Ok so this is a minimal deployment: just one (1) HA-pair FAS8300. This "archive" storage, is it for pure compliance reasons? (You mention writing it out to tape even...)
I thought for speeding the NL-SAS aggregates a little bit up, we also use some SSDs as flash-pool, like we have it now on our old dev NetApp cluster.
Sure, it is advisable definitely to have Flash as a chache in such a system. But you won't need much at all that's my tip. Do the simulations with AWA over at least 4 weeks (like Johan Gislén wrote) and see for yourself.
Now, if you know your application and use cases well, you will know if the data written to all these NL-SAS drives will be read a lot occasionally and if it will be random R (cache will help, and be necessary) or seq R. If the latter, the SSDs won't really do much for you; the data will be sucked in from spinning in that scenario and 7.2K rpm drives are VERY VERY slow... you risk spending $$$ on SSD for almost no benefit if your scenario is like that.
Again: if you know your workload, and it is indeed very light -- it's "archive" type data in the true sense and it pretty much just sits there on NL-SAS once it's been written there once, you could just as well skip FlashPool and use an adequate amount of FlashCache. It won't cache W of course, but for archive type use cases it's unlikely to matter.
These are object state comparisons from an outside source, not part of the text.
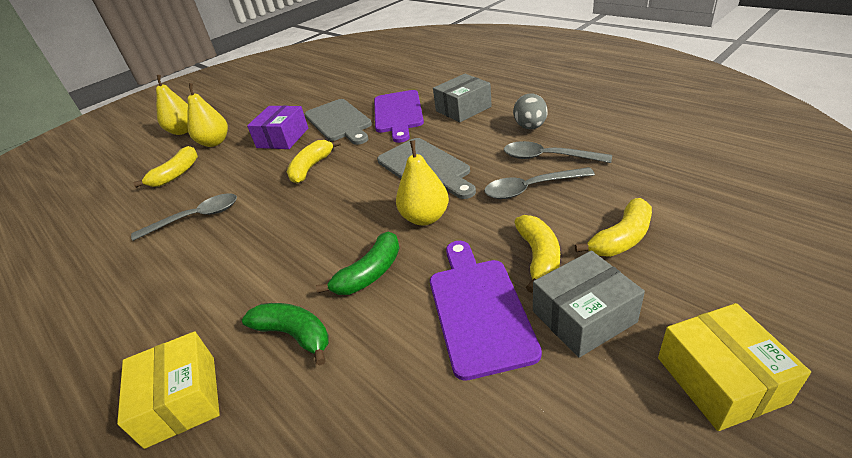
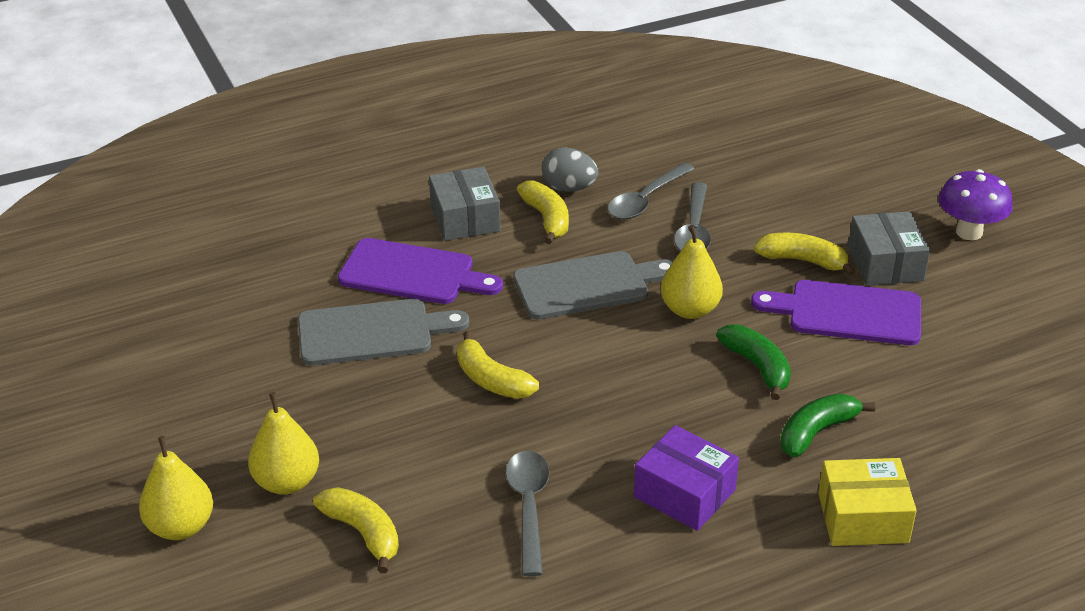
camera: 75 degrees left, 0 degrees up
(282, 138) = (362, 398): purple box -> purple box (684, 493)
(621, 238) = (807, 211): yellow banana -> yellow banana (547, 219)
(720, 379) = (969, 232): yellow box -> purple mushroom

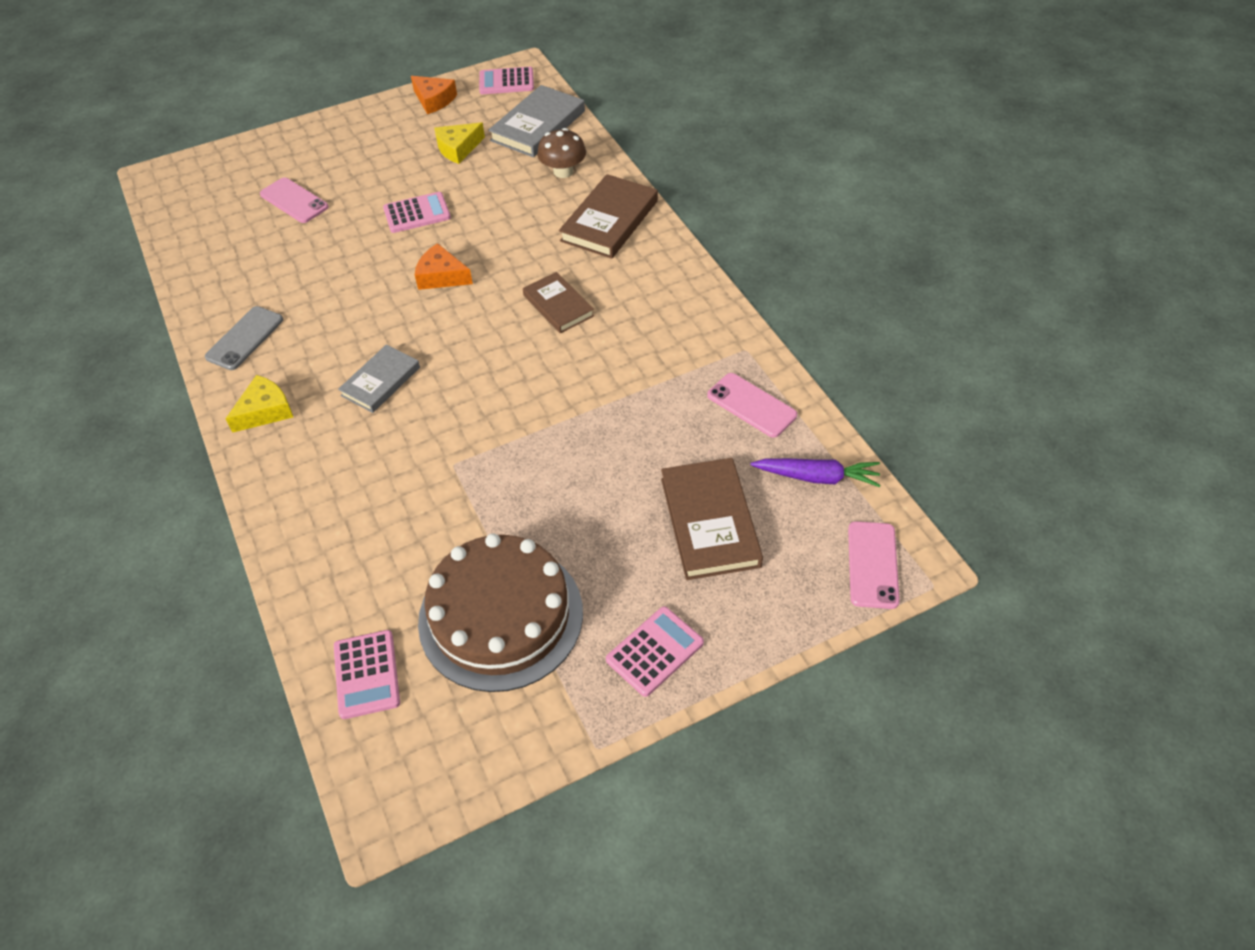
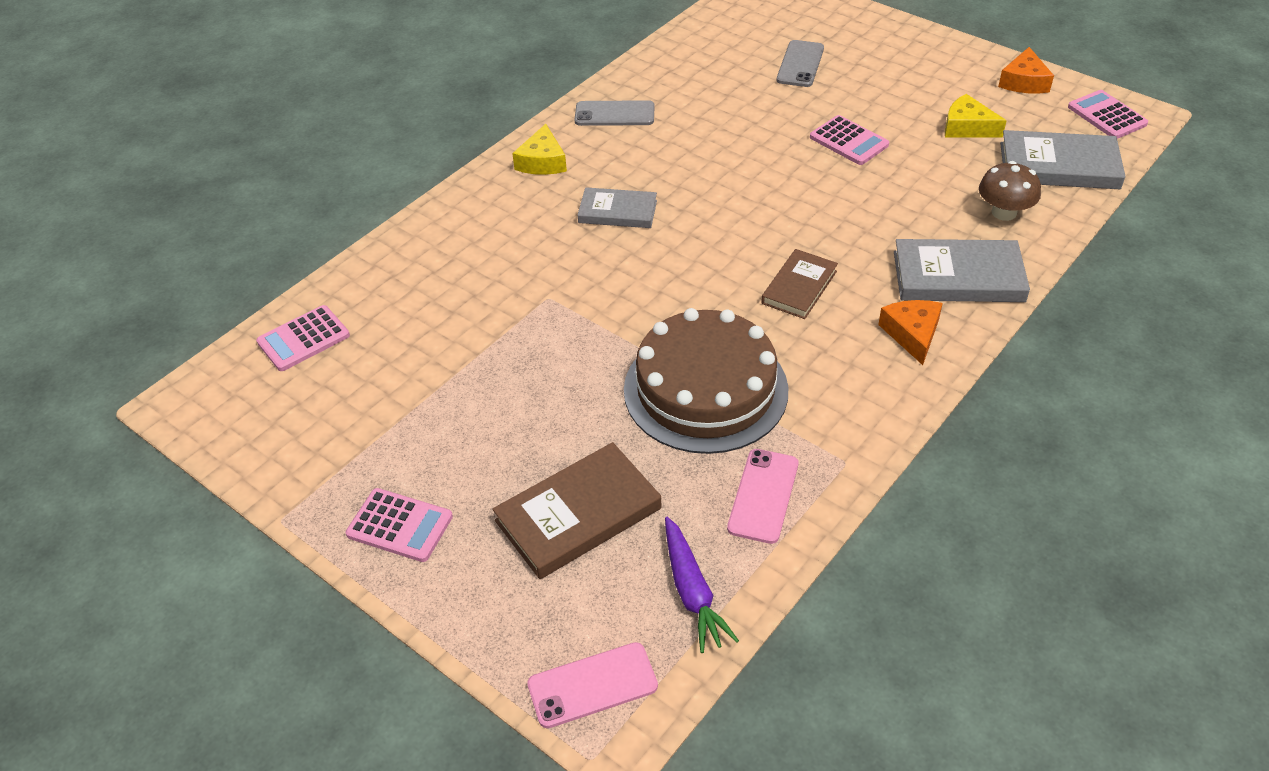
camera: 65 degrees right, 5 degrees down
(265, 411) = (542, 161): yellow cheese -> yellow cheese turned 75 degrees clockwise
(294, 201) = (800, 64): pink phone -> grey phone
(441, 276) = (776, 192): orange cheese -> orange cheese (912, 334)
(501, 616) = (394, 398): brown cake -> brown cake (705, 389)
(609, 221) = (958, 277): brown book -> grey book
While it is possible to tune FlashPool a bit, there are quite a few parameters you can change, but it's hard to make a difference IRL (I tried it once with our heavy NFS aggregated workload and then just gave it up, not worth the effort). If you know you have a large portion of random overwrites in your workload (>> 10%) then FlashPool will "win" over FlashCache. For READ they're the same pretty much and I cannot believe you'd ever notice any difference.
This is too little info for me to understand:
The other SSDs will be used for backup and DR purposes.
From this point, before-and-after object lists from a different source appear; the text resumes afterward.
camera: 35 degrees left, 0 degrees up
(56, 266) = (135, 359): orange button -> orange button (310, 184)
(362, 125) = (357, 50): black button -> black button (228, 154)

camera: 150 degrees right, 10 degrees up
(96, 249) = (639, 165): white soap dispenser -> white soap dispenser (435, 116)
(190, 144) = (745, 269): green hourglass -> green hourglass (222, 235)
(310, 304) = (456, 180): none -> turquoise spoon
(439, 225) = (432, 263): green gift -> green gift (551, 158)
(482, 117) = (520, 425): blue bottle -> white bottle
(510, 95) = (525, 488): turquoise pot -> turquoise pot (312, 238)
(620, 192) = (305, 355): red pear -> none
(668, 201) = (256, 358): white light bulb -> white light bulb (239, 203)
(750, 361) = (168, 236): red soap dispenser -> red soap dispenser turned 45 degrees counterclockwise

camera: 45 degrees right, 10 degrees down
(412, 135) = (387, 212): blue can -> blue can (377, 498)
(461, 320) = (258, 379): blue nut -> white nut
Do you perhaps mean that the 100% SSD Aggrs you plan to put in this FAS300 node pair are for DR purposes? DR of what? You perhaps plan to sync-mirror data from your AFF based production cluster to this FAS8300? That's fine if the workload is small enough for the FAS8300 to handle it in your DR situation, but if I were you I would think long and hard about how to recover from such a potential state where [part of] your production workload goes to the FAS8300's SSD Aggr... I.e. how do you get back to your normal production state once this has happened? If you cannot do that in any way that makes sense, the cure might be worse than the decease to to speak.
I would also think through very thoroughly what your definition of "disaster" is (in your specific situation) and which ones exactly this DR you're referring to will protect from. It's always a complex optimisation problem.
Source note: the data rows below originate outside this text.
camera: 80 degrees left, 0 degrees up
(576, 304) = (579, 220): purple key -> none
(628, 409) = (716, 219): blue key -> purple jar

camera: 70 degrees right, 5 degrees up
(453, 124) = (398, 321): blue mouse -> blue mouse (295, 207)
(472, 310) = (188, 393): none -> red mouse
We think about moving some data to the 8300 cluster in the long term,
So this data would be "low pressure" production data on your AFF cluster now, I take it. It's not very intense but still not "archive" type data. So putting such data on very slow spinning, is often dangerous in that it risks getting performance issues. And the FlashPool might not help as much as you would wish, even if you have lots of it. This is the kind of scenario which will inevitably give you headaches in the long run, moving data back and forth between different clusters isn't even non-disruptive. How can you be sure that data you've moved to this slow FAS8300, doesn't "pick up speed" again later and the application/data owners start to complain? How can you know that you have adequate space at that point in time to migrate it back to your AFF based production cluster? If you know this, then no prob!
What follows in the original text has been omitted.